Find the lines below that contain the string "može", count them, and give only the number.

*** Opening DATASET RECORDS ***

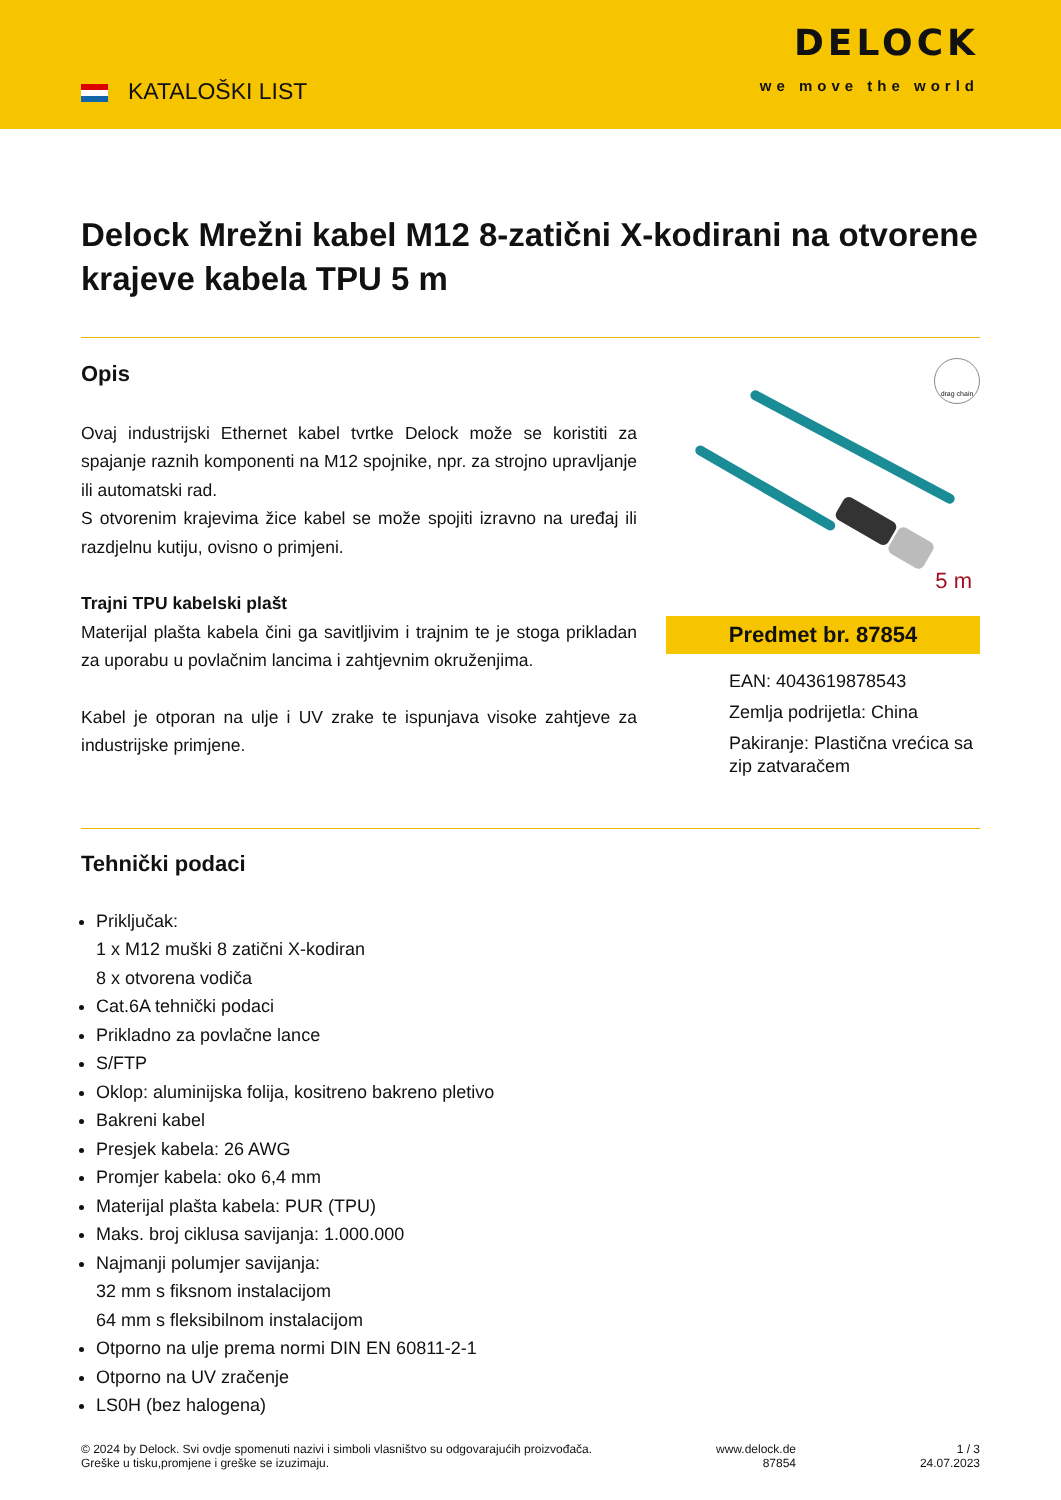KATALOŠKI LIST
DELOCK
we move the world
Delock Mrežni kabel M12 8-zatični X-kodirani na otvorene krajeve kabela TPU 5 m
Opis
Ovaj industrijski Ethernet kabel tvrtke Delock može se koristiti za spajanje raznih komponenti na M12 spojnike, npr. za strojno upravljanje ili automatski rad.
S otvorenim krajevima žice kabel se može spojiti izravno na uređaj ili razdjelnu kutiju, ovisno o primjeni.
Trajni TPU kabelski plašt
Materijal plašta kabela čini ga savitljivim i trajnim te je stoga prikladan za uporabu u povlačnim lancima i zahtjevnim okruženjima.
Kabel je otporan na ulje i UV zrake te ispunjava visoke zahtjeve za industrijske primjene.
drag chain
5 m
Predmet br. 87854
EAN: 4043619878543
Zemlja podrijetla: China
Pakiranje: Plastična vrećica sa zip zatvaračem
Tehnički podaci
Priključak:
1 x M12 muški 8 zatični X-kodiran
8 x otvorena vodiča
Cat.6A tehnički podaci
Prikladno za povlačne lance
S/FTP
Oklop: aluminijska folija, kositreno bakreno pletivo
Bakreni kabel
Presjek kabela: 26 AWG
Promjer kabela: oko 6,4 mm
Materijal plašta kabela: PUR (TPU)
Maks. broj ciklusa savijanja: 1.000.000
Najmanji polumjer savijanja:
32 mm s fiksnom instalacijom
64 mm s fleksibilnom instalacijom
Otporno na ulje prema normi DIN EN 60811-2-1
Otporno na UV zračenje
LS0H (bez halogena)
© 2024 by Delock. Svi ovdje spomenuti nazivi i simboli vlasništvo su odgovarajućih proizvođača.
Greške u tisku,promjene i greške se izuzimaju.
www.delock.de
87854
1 / 3
24.07.2023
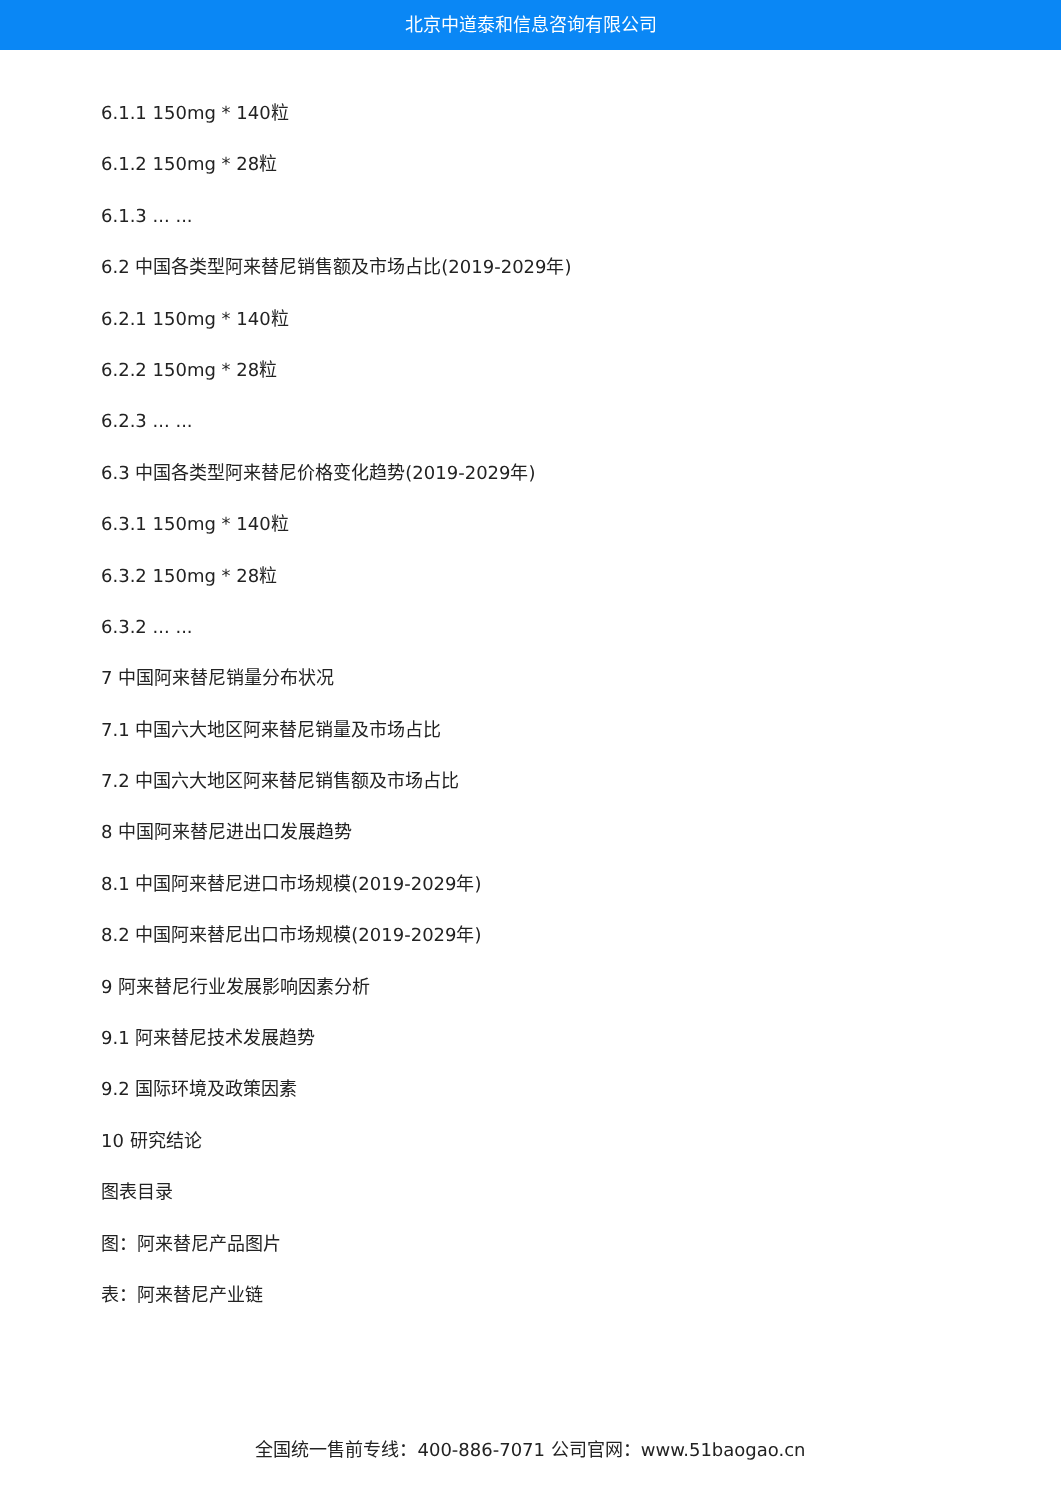北京中道泰和信息咨询有限公司
6.1.1 150mg * 140粒
6.1.2 150mg * 28粒
6.1.3 ... ...
6.2 中国各类型阿来替尼销售额及市场占比(2019-2029年)
6.2.1 150mg * 140粒
6.2.2 150mg * 28粒
6.2.3 ... ...
6.3 中国各类型阿来替尼价格变化趋势(2019-2029年)
6.3.1 150mg * 140粒
6.3.2 150mg * 28粒
6.3.2 ... ...
7 中国阿来替尼销量分布状况
7.1 中国六大地区阿来替尼销量及市场占比
7.2 中国六大地区阿来替尼销售额及市场占比
8 中国阿来替尼进出口发展趋势
8.1 中国阿来替尼进口市场规模(2019-2029年)
8.2 中国阿来替尼出口市场规模(2019-2029年)
9 阿来替尼行业发展影响因素分析
9.1 阿来替尼技术发展趋势
9.2 国际环境及政策因素
10 研究结论
图表目录
图：阿来替尼产品图片
表：阿来替尼产业链
全国统一售前专线：400-886-7071 公司官网：www.51baogao.cn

*** Closing DATASET RECORDS ***

• [SOLUTION TO THE EXERCISE] 2